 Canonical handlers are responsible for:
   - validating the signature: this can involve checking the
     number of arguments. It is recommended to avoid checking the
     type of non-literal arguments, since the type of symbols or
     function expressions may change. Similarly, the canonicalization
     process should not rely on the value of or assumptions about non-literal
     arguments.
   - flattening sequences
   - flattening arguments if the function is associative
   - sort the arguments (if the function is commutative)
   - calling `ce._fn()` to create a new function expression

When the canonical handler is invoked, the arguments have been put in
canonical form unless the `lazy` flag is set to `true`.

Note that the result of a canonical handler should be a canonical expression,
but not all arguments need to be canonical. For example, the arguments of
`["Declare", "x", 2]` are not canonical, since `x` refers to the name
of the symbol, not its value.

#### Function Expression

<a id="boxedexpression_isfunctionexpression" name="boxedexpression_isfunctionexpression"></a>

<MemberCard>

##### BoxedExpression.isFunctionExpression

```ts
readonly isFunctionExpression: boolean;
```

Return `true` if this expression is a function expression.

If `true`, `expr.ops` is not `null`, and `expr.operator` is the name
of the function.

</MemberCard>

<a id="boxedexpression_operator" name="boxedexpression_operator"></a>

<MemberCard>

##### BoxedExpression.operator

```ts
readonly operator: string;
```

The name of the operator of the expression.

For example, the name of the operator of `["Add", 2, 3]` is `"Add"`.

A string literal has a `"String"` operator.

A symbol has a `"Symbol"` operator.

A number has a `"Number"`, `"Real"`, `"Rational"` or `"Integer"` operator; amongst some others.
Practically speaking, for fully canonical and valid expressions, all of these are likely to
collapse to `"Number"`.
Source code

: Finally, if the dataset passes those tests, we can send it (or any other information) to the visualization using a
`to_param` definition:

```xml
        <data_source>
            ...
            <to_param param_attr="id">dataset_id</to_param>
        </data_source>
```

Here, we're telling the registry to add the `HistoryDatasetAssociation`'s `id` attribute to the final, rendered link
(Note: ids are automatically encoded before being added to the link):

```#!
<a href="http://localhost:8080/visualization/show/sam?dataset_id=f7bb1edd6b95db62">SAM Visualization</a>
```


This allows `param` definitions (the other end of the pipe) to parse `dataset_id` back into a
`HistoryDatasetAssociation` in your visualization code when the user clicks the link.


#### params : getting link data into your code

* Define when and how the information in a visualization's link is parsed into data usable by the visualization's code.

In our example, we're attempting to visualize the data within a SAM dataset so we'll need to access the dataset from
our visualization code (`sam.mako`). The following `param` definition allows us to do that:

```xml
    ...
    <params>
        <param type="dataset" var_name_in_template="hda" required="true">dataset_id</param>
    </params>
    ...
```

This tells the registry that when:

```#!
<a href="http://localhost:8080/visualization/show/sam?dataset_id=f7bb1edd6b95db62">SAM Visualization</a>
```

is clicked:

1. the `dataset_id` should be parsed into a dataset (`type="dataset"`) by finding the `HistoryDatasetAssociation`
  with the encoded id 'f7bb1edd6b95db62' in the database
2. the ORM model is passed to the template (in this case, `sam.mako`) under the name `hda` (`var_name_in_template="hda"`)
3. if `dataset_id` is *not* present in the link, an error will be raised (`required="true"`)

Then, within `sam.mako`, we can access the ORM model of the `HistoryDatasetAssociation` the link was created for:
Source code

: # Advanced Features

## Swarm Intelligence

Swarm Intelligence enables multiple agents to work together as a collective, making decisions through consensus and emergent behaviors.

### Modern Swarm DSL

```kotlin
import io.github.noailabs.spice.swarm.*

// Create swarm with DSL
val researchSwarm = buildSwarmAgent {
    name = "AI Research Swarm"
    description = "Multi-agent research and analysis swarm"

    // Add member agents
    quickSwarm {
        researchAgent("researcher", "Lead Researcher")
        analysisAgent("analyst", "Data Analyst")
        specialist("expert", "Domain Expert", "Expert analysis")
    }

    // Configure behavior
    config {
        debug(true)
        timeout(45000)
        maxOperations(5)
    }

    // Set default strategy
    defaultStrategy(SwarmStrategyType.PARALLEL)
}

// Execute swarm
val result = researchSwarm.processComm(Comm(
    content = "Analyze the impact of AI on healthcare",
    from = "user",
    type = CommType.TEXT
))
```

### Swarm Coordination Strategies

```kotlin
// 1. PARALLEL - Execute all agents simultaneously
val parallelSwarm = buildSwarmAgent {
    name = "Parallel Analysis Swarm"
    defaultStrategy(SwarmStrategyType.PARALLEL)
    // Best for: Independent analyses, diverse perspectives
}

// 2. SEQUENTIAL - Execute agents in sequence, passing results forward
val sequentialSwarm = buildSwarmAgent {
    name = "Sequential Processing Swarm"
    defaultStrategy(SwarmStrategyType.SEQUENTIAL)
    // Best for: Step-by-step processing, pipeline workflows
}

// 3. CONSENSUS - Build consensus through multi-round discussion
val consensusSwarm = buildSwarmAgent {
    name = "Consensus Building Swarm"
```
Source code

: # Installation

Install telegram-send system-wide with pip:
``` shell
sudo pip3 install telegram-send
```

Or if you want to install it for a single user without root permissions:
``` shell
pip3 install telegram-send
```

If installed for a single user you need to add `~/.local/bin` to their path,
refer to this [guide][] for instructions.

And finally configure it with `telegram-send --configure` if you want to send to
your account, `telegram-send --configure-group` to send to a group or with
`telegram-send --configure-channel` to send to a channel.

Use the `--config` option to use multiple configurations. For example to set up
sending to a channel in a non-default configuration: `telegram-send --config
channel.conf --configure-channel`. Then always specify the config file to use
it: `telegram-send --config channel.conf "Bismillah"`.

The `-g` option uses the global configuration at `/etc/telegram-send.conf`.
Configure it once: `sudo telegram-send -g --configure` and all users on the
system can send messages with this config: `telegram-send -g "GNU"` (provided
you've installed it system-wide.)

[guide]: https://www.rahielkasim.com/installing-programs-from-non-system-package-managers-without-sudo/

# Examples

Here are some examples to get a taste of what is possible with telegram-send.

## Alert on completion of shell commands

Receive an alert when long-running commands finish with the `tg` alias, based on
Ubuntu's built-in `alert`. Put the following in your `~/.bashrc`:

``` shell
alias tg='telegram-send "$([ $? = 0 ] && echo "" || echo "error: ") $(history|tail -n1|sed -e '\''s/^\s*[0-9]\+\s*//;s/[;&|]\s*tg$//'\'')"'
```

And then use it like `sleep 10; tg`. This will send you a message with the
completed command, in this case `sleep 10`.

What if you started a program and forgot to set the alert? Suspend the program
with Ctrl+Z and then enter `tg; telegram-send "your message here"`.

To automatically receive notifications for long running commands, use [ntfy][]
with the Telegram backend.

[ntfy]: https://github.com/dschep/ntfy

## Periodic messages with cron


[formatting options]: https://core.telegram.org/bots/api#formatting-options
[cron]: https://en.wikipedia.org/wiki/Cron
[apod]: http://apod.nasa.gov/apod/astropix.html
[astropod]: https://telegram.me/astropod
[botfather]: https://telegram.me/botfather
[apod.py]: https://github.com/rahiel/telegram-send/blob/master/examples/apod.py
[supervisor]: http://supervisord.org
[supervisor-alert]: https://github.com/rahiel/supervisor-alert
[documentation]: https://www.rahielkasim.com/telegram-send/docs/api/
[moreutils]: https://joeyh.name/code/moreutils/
★ ★ ★ ★ ★ ★ ★
Within the records above, each line containing "should" is to be returned.

● SOLUTION TO THIS PROBLEM:
     process should not rely on the value of or assumptions about non-literal
Note that the result of a canonical handler should be a canonical expression,
1. the `dataset_id` should be parsed into a dataset (`type="dataset"`) by finding the `HistoryDatasetAssociation`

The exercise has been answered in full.